Ante la reclusión de tan prestigioso cantante de la música vallenata en el patio 6  de la cárcel Judicial de Valledupar, este centro reclusorio se convirtió en el sitio preferido de  romerías de personajes de todos los órdenes, algunos con el interés de ayudarle en su difícil situación, otros únicamente los movía el interés de la novelería, a algunos el chisme y la figuración.

“El cacique”, con su personalidad impredecible y su agudo olfato, a la mayoría de estos personajes lo dejo plantados en la puerta del penal, quienes iracundos por tremendo desaire juraron no escuchar más una canción del reo invalido, y dijeron, “el biscorocho fue el asesino”, juramento que jamás cumplieron, fueron primeros en hacerle calle de honor a la salida de la cárcel y posar para la foto.

Ante tanta soledad, Díaz tuvo  tiempo para escuchar radio, programas de su agrado, a los que mandaba mensajes, este servidor fue objeto de uno de ellos invitándome a visitarlo a la cárcel, con un mensajero que no inspiraba confianza, ante el temor de hacer el oso y quedar “como las novias de barrancas”.

Luego recibí una  llamada presuntamente del “cacique”, me mostré receloso para  no ser objeto de burla, se había vuelto costumbre hacerse pasar por Diomedes para mamar “gallo”.

Por último me envió una carta que guardé y publique en el libro “Las voces del vallenato”, diciéndome que no tuviera temor, que había instrucciones para hacerme pasar, dejé mis resquemores y acepté la invitación.

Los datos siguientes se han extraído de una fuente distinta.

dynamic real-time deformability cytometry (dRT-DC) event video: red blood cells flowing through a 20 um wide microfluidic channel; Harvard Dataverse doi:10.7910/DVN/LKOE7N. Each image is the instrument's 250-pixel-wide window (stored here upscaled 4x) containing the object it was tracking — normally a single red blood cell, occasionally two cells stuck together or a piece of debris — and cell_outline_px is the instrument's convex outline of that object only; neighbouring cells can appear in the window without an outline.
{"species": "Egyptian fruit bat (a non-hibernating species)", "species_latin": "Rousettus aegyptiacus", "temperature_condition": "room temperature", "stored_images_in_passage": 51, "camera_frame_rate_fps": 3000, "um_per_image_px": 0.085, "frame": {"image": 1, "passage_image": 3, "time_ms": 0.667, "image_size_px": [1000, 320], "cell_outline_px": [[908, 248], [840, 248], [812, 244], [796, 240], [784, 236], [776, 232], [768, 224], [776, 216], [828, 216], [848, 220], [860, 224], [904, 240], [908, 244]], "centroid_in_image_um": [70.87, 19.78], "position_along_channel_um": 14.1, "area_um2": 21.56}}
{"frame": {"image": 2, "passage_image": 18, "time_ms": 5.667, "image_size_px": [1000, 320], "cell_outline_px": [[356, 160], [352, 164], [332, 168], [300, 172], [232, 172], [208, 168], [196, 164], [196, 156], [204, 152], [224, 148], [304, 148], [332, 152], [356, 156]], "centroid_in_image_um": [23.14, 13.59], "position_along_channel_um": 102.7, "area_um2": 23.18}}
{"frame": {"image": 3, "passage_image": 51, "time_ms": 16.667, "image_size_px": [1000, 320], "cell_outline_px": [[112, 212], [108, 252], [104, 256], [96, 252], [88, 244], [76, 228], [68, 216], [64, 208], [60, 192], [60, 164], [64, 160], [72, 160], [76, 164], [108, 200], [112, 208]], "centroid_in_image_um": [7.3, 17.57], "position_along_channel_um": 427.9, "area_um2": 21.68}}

Diomedes estaba reducido en una pequeña habitación él solo, no se veía cómodo, buena cama, baño pequeño, una cava con abundantes líquidos y comida que le había sido enviada con el primo “Alejo”, el de la canción “El tigrillo”, Diomedes regalaba la comida  a  visitantes o guardas, tenía desconfianza de ser envenenado.

Después de la entrevista, Diomedes prometió que me compraría cien libros de la obra “Clásicos del Vallenato” para donárselos a la Judicial, dinero que me enviaría con su representante José Zequeda.

Dos años después de la libertad de Diomedes, José Zequeda, quien en ese momento se encontraba al lado del “cacique, según testigos, me llama y pregunta dónde me encontraba, le dije el sitio, me comentó que en quince minutos llegaría para entregarme  el dinero.

Hoy varios años después estoy aquí esperando a Zequeda con la plata, haciendo el oso como los invitados de Diomedes a la cárcel, para hacerle la entrega de los libros a la Judicial.